===== REGISTROS FORNECIDOS =====

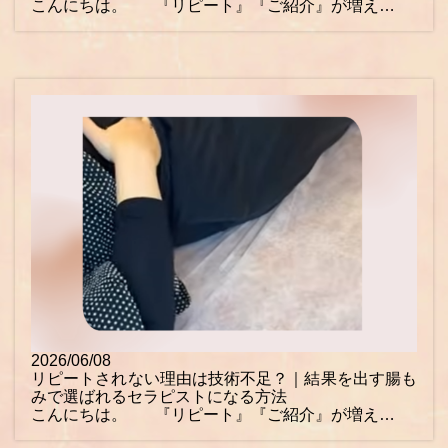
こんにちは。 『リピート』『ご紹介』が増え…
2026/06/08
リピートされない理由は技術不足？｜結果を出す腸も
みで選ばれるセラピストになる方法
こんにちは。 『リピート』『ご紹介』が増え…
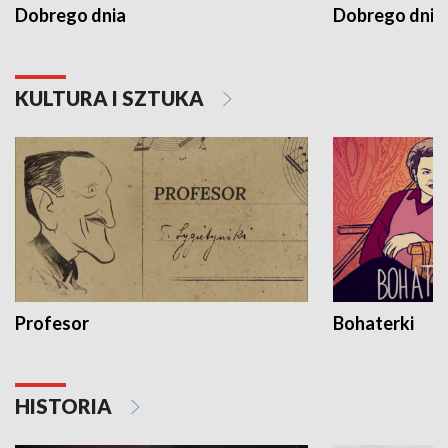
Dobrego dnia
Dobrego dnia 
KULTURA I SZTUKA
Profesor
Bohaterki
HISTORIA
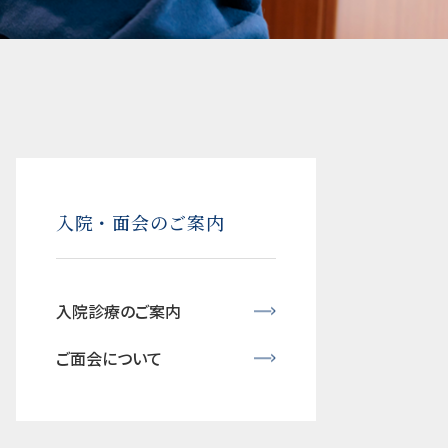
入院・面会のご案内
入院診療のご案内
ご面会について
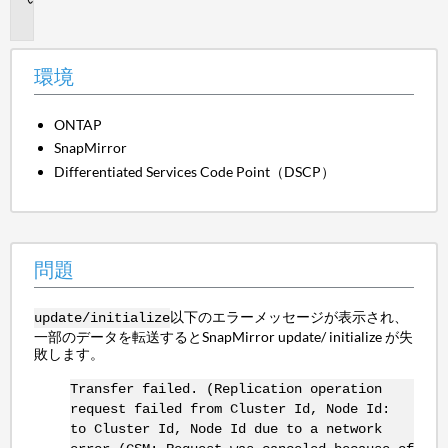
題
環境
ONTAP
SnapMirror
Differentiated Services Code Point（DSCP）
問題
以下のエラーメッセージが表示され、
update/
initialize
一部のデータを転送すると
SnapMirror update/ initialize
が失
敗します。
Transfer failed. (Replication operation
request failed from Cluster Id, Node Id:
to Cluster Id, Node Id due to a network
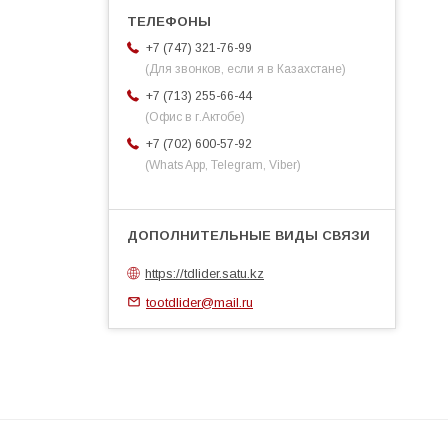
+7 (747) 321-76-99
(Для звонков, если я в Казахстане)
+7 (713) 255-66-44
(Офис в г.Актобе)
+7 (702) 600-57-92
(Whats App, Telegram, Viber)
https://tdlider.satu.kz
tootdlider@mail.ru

=====

Devolva todas as linhas dos registros que contêm a palavra "update".

update/
SnapMirror update/ initialize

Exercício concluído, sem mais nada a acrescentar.